◆ WHAT IS NEEDED:
Reproduce precisely the lines of the material below from the line containing "یش است. برای" up to and including its last line. Pictures must not be copied.

◆ PROVIDED INFORMATION:
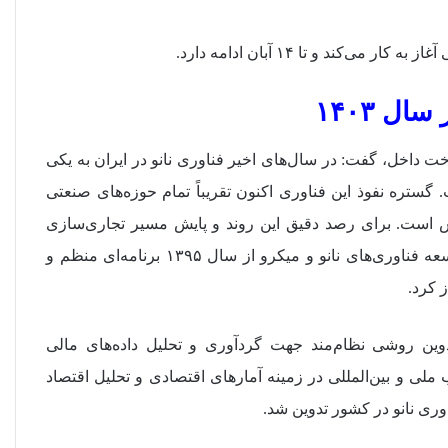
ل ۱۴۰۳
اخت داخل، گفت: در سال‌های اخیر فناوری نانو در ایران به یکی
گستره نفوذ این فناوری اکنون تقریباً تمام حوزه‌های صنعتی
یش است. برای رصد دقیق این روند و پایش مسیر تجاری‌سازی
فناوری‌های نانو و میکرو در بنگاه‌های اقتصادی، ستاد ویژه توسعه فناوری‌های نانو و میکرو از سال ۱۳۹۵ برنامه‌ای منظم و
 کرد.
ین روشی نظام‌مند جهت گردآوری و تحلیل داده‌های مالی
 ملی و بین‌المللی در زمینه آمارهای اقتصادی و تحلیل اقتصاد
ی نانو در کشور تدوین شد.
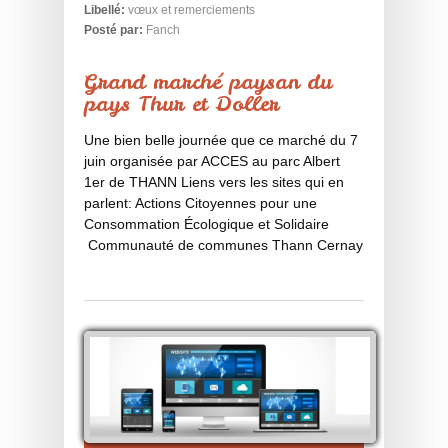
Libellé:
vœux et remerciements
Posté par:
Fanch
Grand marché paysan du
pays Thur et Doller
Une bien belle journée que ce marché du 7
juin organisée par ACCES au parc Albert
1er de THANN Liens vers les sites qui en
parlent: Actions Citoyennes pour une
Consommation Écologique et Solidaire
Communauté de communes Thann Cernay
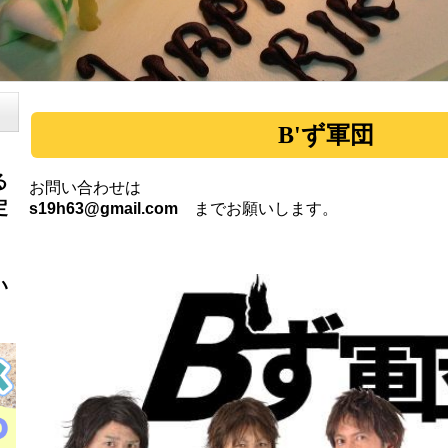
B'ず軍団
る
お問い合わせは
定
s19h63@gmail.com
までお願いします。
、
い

◆ RESPONSE:
یش است. برای رصد دقیق این روند و پایش مسیر تجاری‌سازی
فناوری‌های نانو و میکرو در بنگاه‌های اقتصادی، ستاد ویژه توسعه فناوری‌های نانو و میکرو از سال ۱۳۹۵ برنامه‌ای منظم و
 کرد.
ین روشی نظام‌مند جهت گردآوری و تحلیل داده‌های مالی
 ملی و بین‌المللی در زمینه آمارهای اقتصادی و تحلیل اقتصاد
ی نانو در کشور تدوین شد.
Libellé:
vœux et remerciements
Posté par:
Fanch
Grand marché paysan du
pays Thur et Doller
Une bien belle journée que ce marché du 7
juin organisée par ACCES au parc Albert
1er de THANN Liens vers les sites qui en
parlent: Actions Citoyennes pour une
Consommation Écologique et Solidaire
Communauté de communes Thann Cernay
B'ず軍団
る
お問い合わせは
定
s19h63@gmail.com
までお願いします。
、
い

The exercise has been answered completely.